De Blasio’s position on Amazon the day before they pulled their proposed new headquarters: “Mission critical” to let Amazon build in Long Island City. De Blasio’s position on Amazon a week after they pulled their proposed new headquarters: A disgusting example of “the 1 percent dictating to everyone else.” Oh, and by the way, de Blasio wants to remind you that he has “been a self-identified progressive since high school.”

New York City is, ostensibly, one of the most progressive cities in the country. De Blasio positioned himself as the natural culmination of that progressive nature, the one who would finally take New York back from the monied interests that have shaped it for decades, the only politician unapologetically willing to buck the elite for the good of the working man. Instead, he’s become more entwined with the city’s wealthy donors and corporations than Republican mayor Bloomberg was. By any reasonable definition of the word, de Blasio is not just a betrayer of principles – he is a crook.
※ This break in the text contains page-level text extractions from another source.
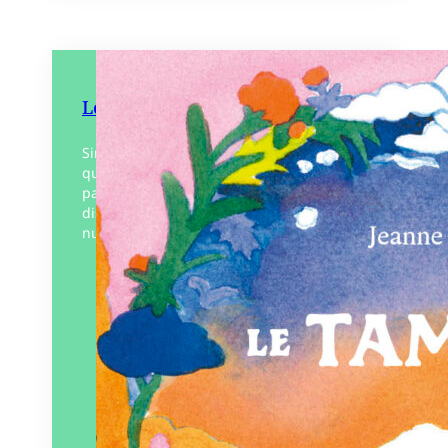
Le Tambour
Siméon n’a jamais parlé et ne s’exprime
qu’à l’aide d’un tambour qui l’accompagne
partout. Alors quand son instrument
disparait, tout devient compliqué. Une
nuit, Siméon décide de partir…
Éditeur :
MeMo
Paru le
22/08/2025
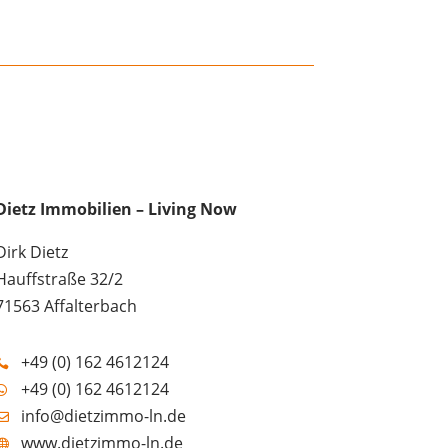
Dietz Immobilien – Living Now
Dirk Dietz
Hauffstraße 32/2
71563 Affalterbach
+49 (0) 162 4612124

+49 (0) 162 4612124

info@dietzimmo-ln.de

www.dietzimmo-ln.de

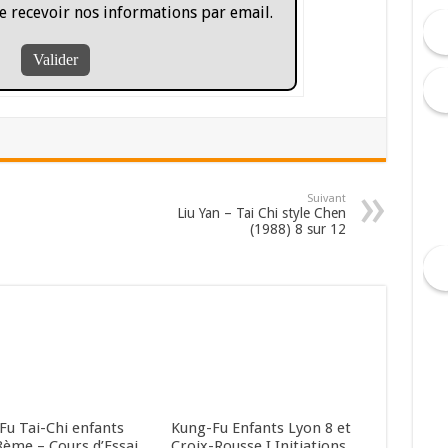
e recevoir nos informations par email.
Suivant
Liu Yan – Tai Chi style Chen
(1988) 8 sur 12
Fu Tai-Chi enfants
Kung-Fu Enfants Lyon 8 et
8ème – Cours d’Essai
Croix-Rousse I Initiations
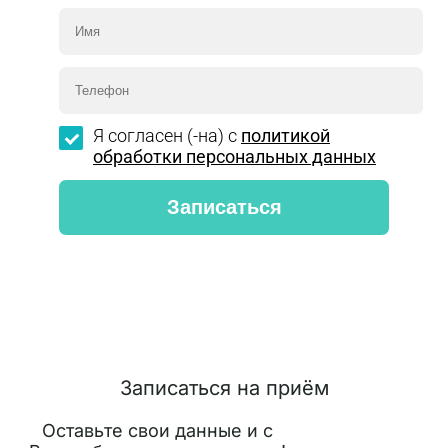
Я согласен (-на) с
политикой
обработки персональных данных
Записаться на приём
Оставьте свои данные и с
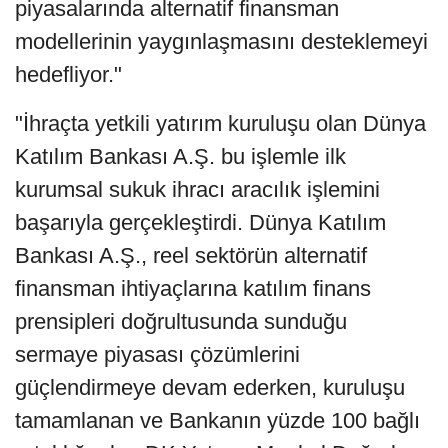
piyasalarında alternatif finansman
modellerinin yaygınlaşmasını desteklemeyi
hedefliyor."
"İhraçta yetkili yatırım kuruluşu olan Dünya
Katılım Bankası A.Ş. bu işlemle ilk
kurumsal sukuk ihracı aracılık işlemini
başarıyla gerçekleştirdi. Dünya Katılım
Bankası A.Ş., reel sektörün alternatif
finansman ihtiyaçlarına katılım finans
prensipleri doğrultusunda sunduğu
sermaye piyasası çözümlerini
güçlendirmeye devam ederken, kuruluşu
tamamlanan ve Bankanın yüzde 100 bağlı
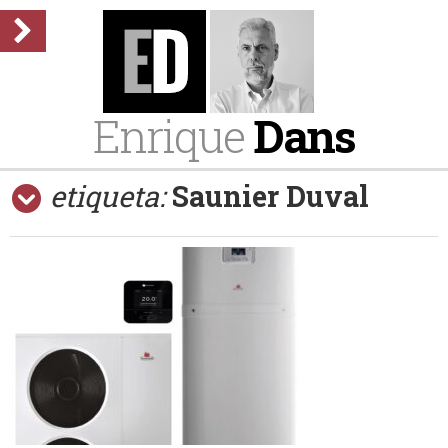
Enrique
Dans
etiqueta:
Saunier Duval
Blue states and cities across the country are finally reckoning with this phenomenon – that no matter how progressive an electorate, seemingly nothing can be done to alleviate repressive social conditions. Look at San Francisco, or Seattle – these are epicenters of liberal activism, and they have been all but taken over by corporate monoliths. They are unlivable for anyone but the privileged. We New Yorkers thought we were different, as we usually do. Turns out, we were just more gullible.

This is why people hate de Blasio. It’s not because he’s weird, although he definitely is crazy weird. It’s because he reminds us all that if we can’t make real change here in New York City, a leftist bastion, with an avowed progressive fighter, how can we possibly expect to make change anywhere….and should we trust any politicians, even – or especially – the ones who are telling us exactly what we want to hear? Bill de Blasio’s faith in himself may be bizarrely unshakeable, but he’s left the faith of the rest of us, our hope, our last vestiges of resistance to cynicism, in shambles. It’s hard to imagine a politician more hateable.